Jan 23, 2023 - News

Fentanyl is killing older, Black D.C. residents

Share of drug overdoses involving fentanyl in D.C.
Data: D.C. Office of the Chief Medical Examiner. Note: Out of deaths investigated by the D.C. Office of the Chief Medical Examiner. Includes fentanyl and fentanyl analogs. Chart: Tory Lysik/Axios Visuals

Fentanyl was involved in nearly every fatal overdose in D.C. last year through August 31.

Why it matters: Black and senior residents have disproportionately been impacted by the opioid epidemic in D.C.

The big picture: Fentanyl — a potent synthetic opioid — has flooded the nation's illegal drug market in recent years as it’s cheap to produce, experts tell Axios.

Drugs that users may think are heroin, oxycodone or cocaine are being laced with fentanyl, says Shane Sullivan, a harm reduction expert with the non-profit HIPS.

D.C. fatal opioid overdoses
Data: D.C. Chief Medical Examiner. Chart: Tory Lysik/Axios Visuals

By the numbers: In 2017, fentanyl was involved in 72% of overdoses in D.C. In 2022, that number rose to 96%, according to January-August data from D.C.’s Office of the Chief Medical Examiner.

Zoom in: Black Washingtonians accounted for a majority (84%) of the opioid deaths since 2017.

Seniors have been hit hard as well. Around twice as many people between the ages of 50 and 69 have died of an opioid overdose since 2017, compared to people ages 30-49.

  • Sullivan says older users may not expect fentanyl to be in their drug supply, leading to accidental overdoses.

State of play: D.C. officials have expanded access to the overdose-reversing drug naloxone in pharmacies across the city in recent years. All Metro Transit Police now carry the drug.

  • D.C. offers free testing strips — which can be used to see whether drugs are laced with fentanyl — and has opened sites where users can access free substance-use disorder counseling and medication-assisted treatment.

Yes, but: Some experts say D.C. needs to go further by creating 24/7 centers where people can use their own drugs safely, or a drop-in center where people can pick up free testing strips and naloxone.

  • Both options were proposed in 2021 but didn't land funding.
  • New York City opened the country's first two overdose prevention centers last year, which are credited with stopping 150 overdoses during their first three months of operation, per PBS.

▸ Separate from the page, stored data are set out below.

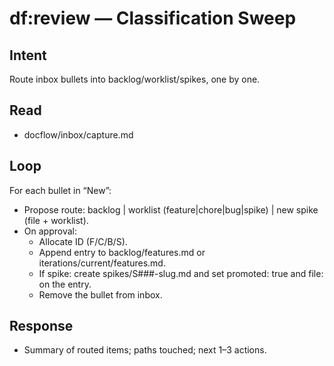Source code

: # df:review — Classification Sweep

## Intent
Route inbox bullets into backlog/worklist/spikes, one by one.

## Read
- docflow/inbox/capture.md

## Loop
For each bullet in “New”:
- Propose route: backlog | worklist (feature|chore|bug|spike) | new spike (file + worklist).
- On approval:
  - Allocate ID (F/C/B/S).
  - Append entry to backlog/features.md or iterations/current/features.md.
  - If spike: create spikes/S###-slug.md and set promoted: true and file: <path> on the entry.
  - Remove the bullet from inbox.

## Response
- Summary of routed items; paths touched; next 1–3 actions.

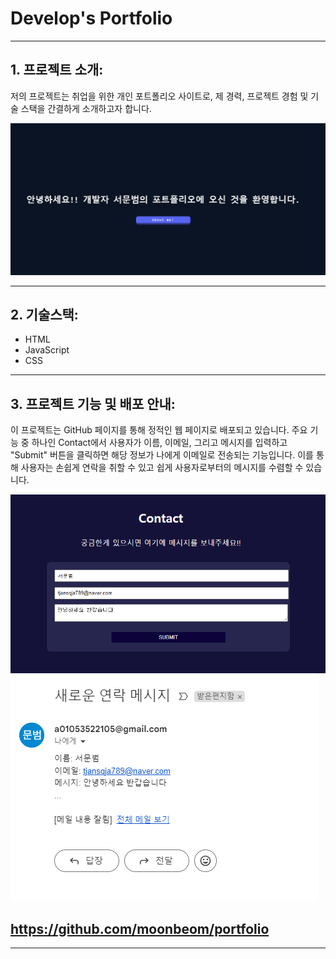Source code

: # Develop's Portfolio

---

## 1. 프로젝트 소개:

저의 프로젝트는 취업을 위한 개인 포트폴리오 사이트로, 제 경력, 프로젝트 경험 및 기술 스택을 간결하게 소개하고자 합니다.

![Alt text](image.png)

---

## 2. 기술스택:

- HTML
- JavaScript
- CSS

---

## 3. 프로젝트 기능 및 배포 안내:

이 프로젝트는 GitHub 페이지를 통해 정적인 웹 페이지로 배포되고 있습니다. 주요 기능 중 하나인 Contact에서 사용자가 이름, 이메일, 그리고 메시지를 입력하고 "Submit" 버튼을 클릭하면 해당 정보가 나에게 이메일로 전송되는 기능입니다. 이를 통해 사용자는 손쉽게 연락을 취할 수 있고 쉽게 사용자로부터의 메시지를 수렴할 수 있습니다.

![Alt text](images/project2-1.png)
![Alt text](images/project2-2.png)

## https://github.com/moonbeom/portfolio

---
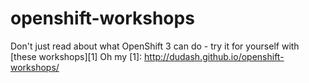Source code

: # openshift-workshops
Don't just read about what OpenShift 3 can do - try it for yourself with [these workshops][1]
Oh my
[1]: http://dudash.github.io/openshift-workshops/

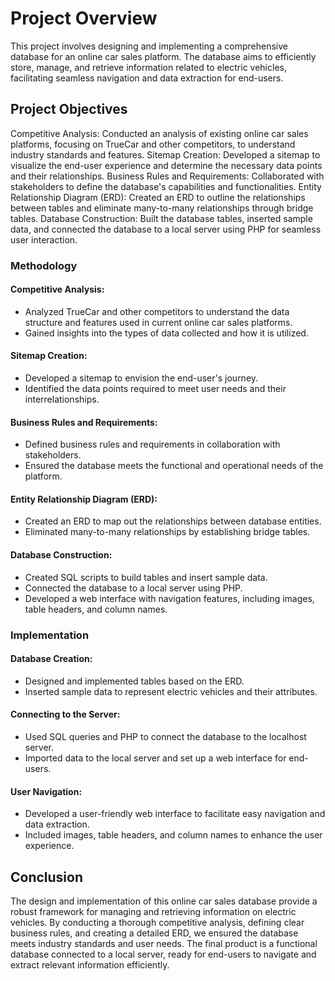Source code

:# Project Overview
This project involves designing and implementing a comprehensive database for an online car sales platform. The database aims to efficiently store, manage, and retrieve information related to electric vehicles, facilitating seamless navigation and data extraction for end-users.

## Project Objectives
Competitive Analysis: Conducted an analysis of existing online car sales platforms, focusing on TrueCar and other competitors, to understand industry standards and features.
Sitemap Creation: Developed a sitemap to visualize the end-user experience and determine the necessary data points and their relationships.
Business Rules and Requirements: Collaborated with stakeholders to define the database's capabilities and functionalities.
Entity Relationship Diagram (ERD): Created an ERD to outline the relationships between tables and eliminate many-to-many relationships through bridge tables.
Database Construction: Built the database tables, inserted sample data, and connected the database to a local server using PHP for seamless user interaction.
### Methodology
#### Competitive Analysis:

- Analyzed TrueCar and other competitors to understand the data structure and features used in current online car sales platforms.
- Gained insights into the types of data collected and how it is utilized.
#### Sitemap Creation:

- Developed a sitemap to envision the end-user's journey.
- Identified the data points required to meet user needs and their interrelationships.
#### Business Rules and Requirements:

- Defined business rules and requirements in collaboration with stakeholders.
- Ensured the database meets the functional and operational needs of the platform.
#### Entity Relationship Diagram (ERD):

- Created an ERD to map out the relationships between database entities.
- Eliminated many-to-many relationships by establishing bridge tables.
#### Database Construction:

- Created SQL scripts to build tables and insert sample data.
- Connected the database to a local server using PHP.
- Developed a web interface with navigation features, including images, table headers, and column names.
### Implementation
#### Database Creation:

- Designed and implemented tables based on the ERD.
- Inserted sample data to represent electric vehicles and their attributes.
#### Connecting to the Server:

- Used SQL queries and PHP to connect the database to the localhost server.
- Imported data to the local server and set up a web interface for end-users.
#### User Navigation:

- Developed a user-friendly web interface to facilitate easy navigation and data extraction.
- Included images, table headers, and column names to enhance the user experience.
## Conclusion
The design and implementation of this online car sales database provide a robust framework for managing and retrieving information on electric vehicles. By conducting a thorough competitive analysis, defining clear business rules, and creating a detailed ERD, we ensured the database meets industry standards and user needs. The final product is a functional database connected to a local server, ready for end-users to navigate and extract relevant information efficiently.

Sullivan tells Axios that creating a safe space where people feel comfortable using opioids and other drugs with health professionals on hand to intervene would help decrease overdose deaths and stigma around seeking help for substance-use disorder.

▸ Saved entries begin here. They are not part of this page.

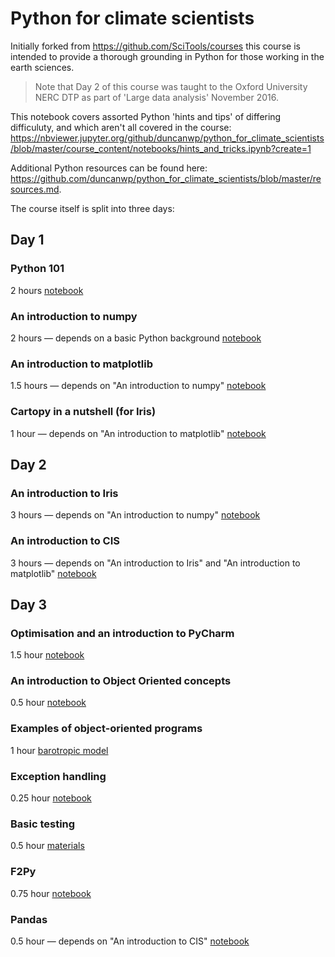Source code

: # Python for climate scientists

Initially forked from https://github.com/SciTools/courses this course is intended to provide a thorough grounding in Python for those working in the earth sciences.

> Note that Day 2 of this course was taught to the Oxford University NERC DTP as part of 'Large data analysis' November 2016.

This notebook covers assorted Python 'hints and tips' of differing difficuluty, and which aren't all covered in the course: https://nbviewer.jupyter.org/github/duncanwp/python_for_climate_scientists/blob/master/course_content/notebooks/hints_and_tricks.ipynb?create=1

Additional Python resources can be found here: https://github.com/duncanwp/python_for_climate_scientists/blob/master/resources.md.

The course itself is split into three days:

## Day 1

### Python 101
2 hours
[notebook](https://nbviewer.jupyter.org/github/duncanwp/python_for_climate_scientists/blob/master/course_content/notebooks/python_introduction.ipynb?create=1)

### An introduction to numpy
2 hours &mdash; depends on a basic Python background
[notebook](https://nbviewer.jupyter.org/github/duncanwp/python_for_climate_scientists/blob/master/course_content/notebooks/numpy_intro.ipynb?create=1)

### An introduction to matplotlib
1.5 hours &mdash; depends on "An introduction to numpy"
[notebook](https://nbviewer.jupyter.org/github/duncanwp/python_for_climate_scientists/blob/master/course_content/notebooks/matplotlib_intro.ipynb?create=1)

### Cartopy in a nutshell (for Iris)
1 hour &mdash; depends on "An introduction to matplotlib"
[notebook](https://nbviewer.jupyter.org/github/duncanwp/python_for_climate_scientists/blob/master/course_content/notebooks/cartopy_intro.ipynb?create=1)

## Day 2

### An introduction to Iris
3 hours &mdash; depends on "An introduction to numpy"
[notebook](https://nbviewer.jupyter.org/github/duncanwp/python_for_climate_scientists/blob/master/course_content/notebooks/iris_short_intro.ipynb?create=1)

### An introduction to CIS
3 hours &mdash; depends on "An introduction to Iris" and "An introduction to matplotlib"
[notebook](https://nbviewer.jupyter.org/github/duncanwp/python_for_climate_scientists/blob/master/course_content/notebooks/cis_introduction.ipynb?create=1)


## Day 3

### Optimisation and an introduction to PyCharm
1.5 hour
[notebook](https://nbviewer.jupyter.org/github/duncanwp/python_for_climate_scientists/blob/master/course_content/notebooks/optimisation.ipynb?create=1)

### An introduction to Object Oriented concepts
0.5 hour
[notebook](https://nbviewer.jupyter.org/github/duncanwp/python_for_climate_scientists/blob/master/course_content/notebooks/object_oriented_programming.ipynb?create=1)

### Examples of object-oriented programs
1 hour
[barotropic model](https://github.com/duncanwp/python_for_climate_scientists/tree/master/course_content/barotropic-model)

### Exception handling
0.25 hour
[notebook](https://nbviewer.jupyter.org/github/duncanwp/python_for_climate_scientists/blob/master/course_content/notebooks/exception_handling.ipynb?create=1)

### Basic testing
0.5 hour [materials](https://github.com/duncanwp/python_for_climate_scientists/tree/master/course_content/pytest-example)

### F2Py
0.75 hour
[notebook](https://nbviewer.jupyter.org/github/duncanwp/python_for_climate_scientists/blob/master/course_content/f2py-example/f2py_example.ipynb?create=1)

### Pandas
0.5 hour — depends on "An introduction to CIS"
[notebook](https://nbviewer.jupyter.org/github/duncanwp/python_for_climate_scientists/blob/master/course_content/notebooks/pandas_introduction.ipynb?create=1)
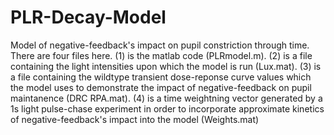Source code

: # PLR-Decay-Model
Model of negative-feedback's impact on pupil constriction through time.
There are four files here. (1) is the matlab code (PLRmodel.m). (2) is a file containing the light intensities upon which the model is run (Lux.mat). (3) is a file containing the wildtype transient dose-reponse curve values which the model uses to demonstrate the impact of negative-feedback on pupil maintanence (DRC RPA.mat). (4) is a time weightning vector generated by a 1s light pulse-chase experiment in order to incorporate approximate kinetics of negative-feedback's impact into the model (Weights.mat)
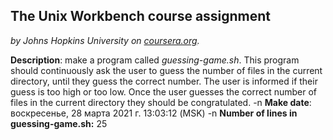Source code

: ## The Unix Workbench course assignment
*by Johns Hopkins University on [coursera.org](https://www.coursera.org/).*

**Description**: make a program called *guessing-game.sh*. This program should continuously ask the user to guess the number of files in the current directory, until they guess the correct number. The user is informed if their guess is too high or too low. Once the user guesses the correct number of files in the current directory they should be congratulated.
-n 
**Make date**: 
воскресенье, 28 марта 2021 г. 13:03:12 (MSK)
-n 
**Number of lines in guessing-game.sh:** 
25
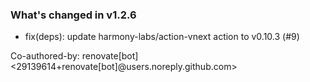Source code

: ### What's changed in v1.2.6

* fix(deps): update harmony-labs/action-vnext action to v0.10.3 (#9)

Co-authored-by: renovate[bot] <29139614+renovate[bot]@users.noreply.github.com>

What we're watching: D.C. aims to open a center next month in NoMa where people can sober up and also receive information on treatment options.

What to know: D.C. residents can text 888-811 to find a location to get free naloxone or fentanyl testing strips.

This article was written with the support of a journalism fellowship from The Gerontological Society of America, The Journalists Network on Generations, and The Silver Century Foundation.